Shear-degradation of grease and base oil availability in starved EHL lubrication

Experimental studies of starved grease lubrication show that, initially, the film thickness decays with time, as each overrolling displaces lubricant from the track. In earlier work the authors have modelled this condition and, assuming zero reflow, have obtained a power-law decay of film thickness with the number of overrollings. In the early stages the decay is as predicted, however as the test proceeds the film thickness sometimes recovers to a much higher value. This recovery of the film has important implications for the long-term operation of starved grease lubricated contacts.
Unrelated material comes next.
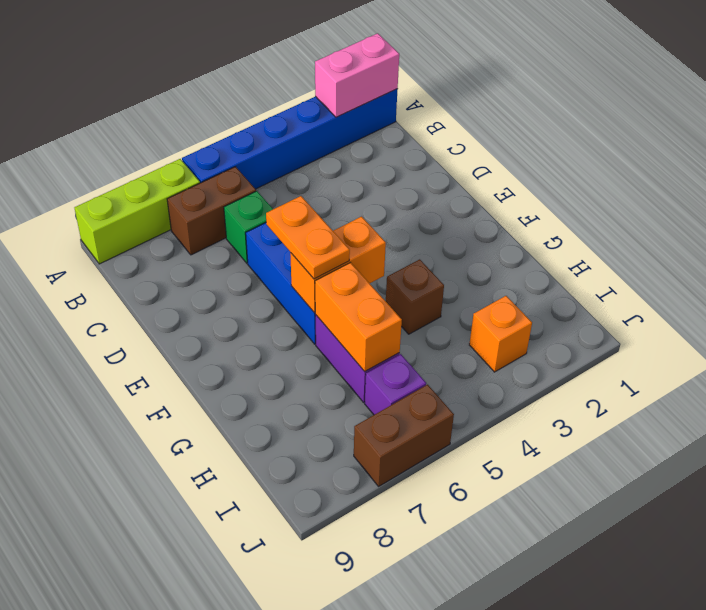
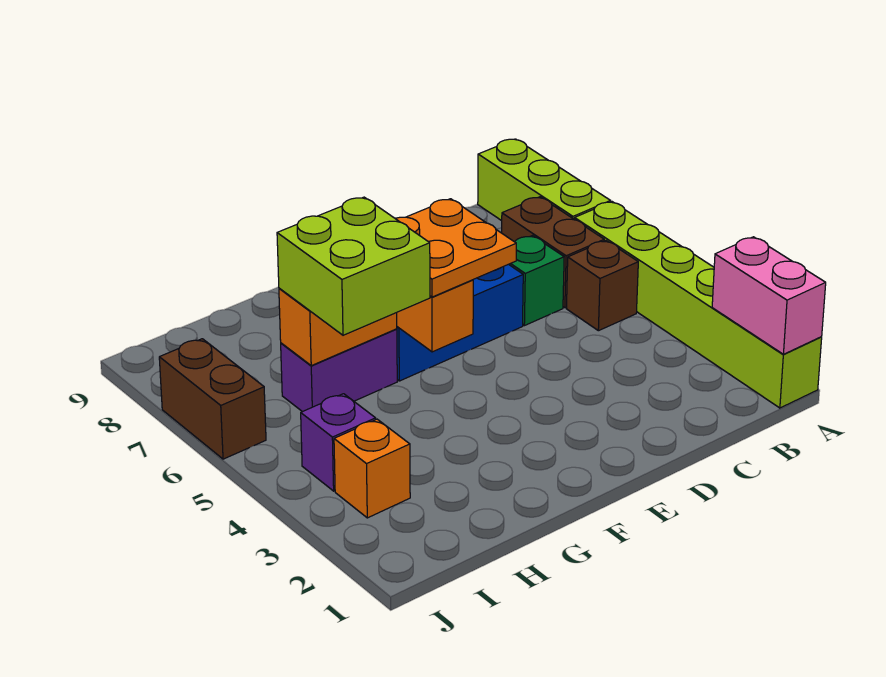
blue brick A1:A6 level 1 -> lime brick A1:A6 level 1
orange plate E6:F6 level 3 -> orange plate E5:F6 level 3
brown brick G4 level 1 -> brown brick B5 level 1
none -> lime brick G5:H6 level 3
purple brick I6 level 1 -> purple brick I4 level 1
Film recovery is attributed to the shear degradation of the grease at the side of the track releasing ‘base oil’ which is thus available for reflow. In the starved condition the film thickness ultimately obtained is a function of the amount of lubricant present in the track and this amount is determined by the competing loss and replenishment mechanisms. The current paper proposes a model which links the shear degradation of grease at the side of the track with the amount of ‘free’ oil released. Close to the contact the grease experiences very severe conditions and the thickener matrix is progressively destroyed with each overrolling. This degradation results in base oil containing dispersed particles with a predominantly viscous character and thus provides the ‘free’ lubricant for reflow. In this paper starved film decay and recovery has been measured for three greases and the shear degradation behaviour characterised in a rotational viscometer. A model has been developed to describe the shear degradation of the grease and this has been coupled to an analysis of the shear rate conditions at the side of the Hertzian contact during overrolling. The predictions from the numerical model are compared to experimental measurements of starved film recovery.